Le programme est ambitieux. Il échouera au bout de 2700 kilomètres en novembre 2018, les typhons abimant le bateau suiveur. Mais Ben Lecomte est tenace et surtout il transforme ce qui peut ressembler un échec en une opportunité : réorienter sa mission. Après une halte de plusieurs mois à Hawaï où le bateau est remis en état, l’expédition reprend avec l’objectif de ne pas nager sur la totalité du parcours restant mais de se concentrer sur l’étude du Vortex du Pacifique nord. Le plus gros des deux Vortex s’étendant sur cet océan ( le monde en compte cinq), immense concentration de micro plastiques et de gros déchets – comprise entre Hawaï̈ et San Francisco. Ce sera « The Vortex Swim », lancé en juin 2019.
Huit heures de nage par jour
L’aventure d’un homme se transforme en un projet collectif. Epaulé par les volontaires qui l’accompagnent sur « I Am Ocean », un voilier de 20 mètres à coque d’acier, il entreprend, seul et à la nage, de passer au peigne fin cet immense décharge de plastiques s’étendant sur plus de six fois la surface de la France. Son but : alerter sur la pollution des océans et récolter des informations scientifiques pour documenter ce fléau moderne aux multiples facettes. Et surtout inspirer le changement et nous inviter à prendre nos responsabilités en matière d’impact écologique.

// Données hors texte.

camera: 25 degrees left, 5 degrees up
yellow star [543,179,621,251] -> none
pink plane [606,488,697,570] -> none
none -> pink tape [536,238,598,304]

Pourquoi nager à l’ère des images satellites ? « Parce qu’il faut vraiment être sur le bateau, avancer doucement pour voir ce qu’il y a à la surface, qui ne reflète qu’une partie de la réalité », explique Ben. « Car la majeure partie, celle que l’on ne voit pas, se trouve dans la colonne d’eau. En étant dans l’eau sept à huit heures par jour, je voyais les endroits où la concentration de micro plastiques était la plus forte et cela me permettait de guider les recherches ».

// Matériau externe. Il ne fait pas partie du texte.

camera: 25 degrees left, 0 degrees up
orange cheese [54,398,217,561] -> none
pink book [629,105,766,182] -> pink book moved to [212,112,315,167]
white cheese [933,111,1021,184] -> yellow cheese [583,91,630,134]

Résultat, le 31 août dernier, 80 jours et 555 kilomètres de nage plus tard, Ben et son équipe arrivent à San Francisco après avoir collecté plus de 45 000 fragments de micro plastique et observé plus de 3 700 morceaux de plastique flottant à la surface. Du Japon jusqu’à la côte ouest américaine, ils ont filtré l’eau et prélevé des échantillons, mettant en évidence la présence de microfibres dans tous les relevés effectués. Jusqu’à la chair des poissons analysés qui en contient.

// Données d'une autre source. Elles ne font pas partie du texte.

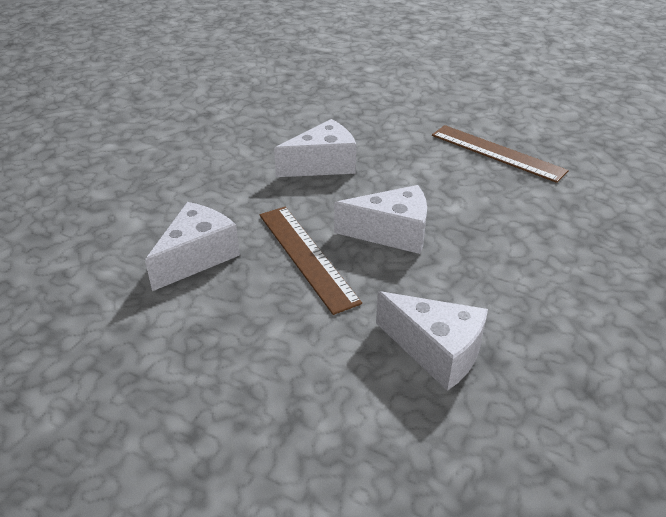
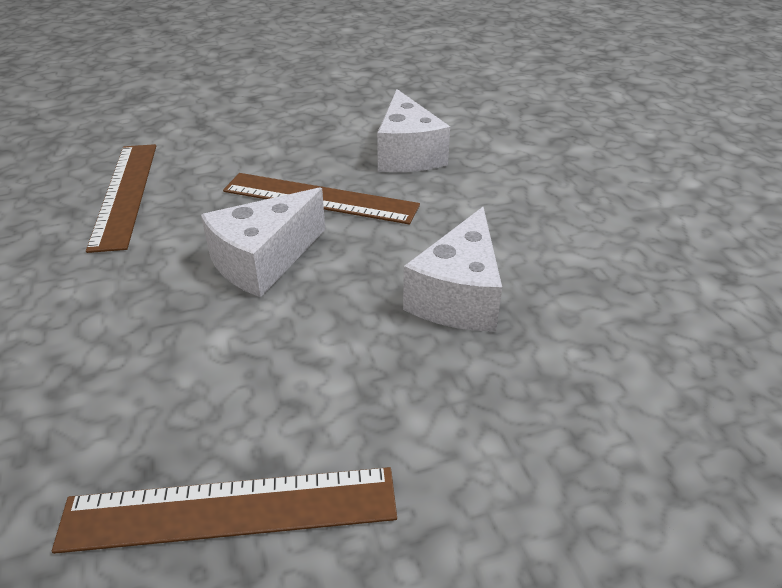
camera: 135 degrees right, 0 degrees up
white cheese [376,291,488,391] -> brown ruler [86,144,156,253]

« Deux problèmes majeurs se posent avec le plastique », explique Ben. « Le micro plastique, et les fibres synthétiques. Or, on ignore encore tout de l’impact qu’ils ont sur la vie marine, d’autant qu’on ne connait que 1 % de la masse de plastique en mer. On ne sait pas si les autres 99 % flottent dans la colonne d’eau, stagnent au fond des mers, ou ont été ingérés par la faune marine. En revanche, ce que l’on sait, c’est que 300 millions de tonnes de plastique à usage unique sont produites chaque année, et que huit millions finissent dans les océans ». Et c’est là, précisément, que chacun d’entre nous peut intervenir, en refusant le plastique à usage unique par exemple.
Un message que le nageur entend bien faire passer via son ouvrage, à mi-chemin entre la biographie et l’essai scientifique. Superbement illustré, il se lit d’un trait, en attendant le documentaire que la masse d’images accumulées au cours de son long périple devrait lui permettre de produire prochainement.
Nageur d’alerte. L’incroyable odyssée de Ben Lecomte. Editions Glénat, Ben Lecomte, 190 pages, mai 2020, 25€.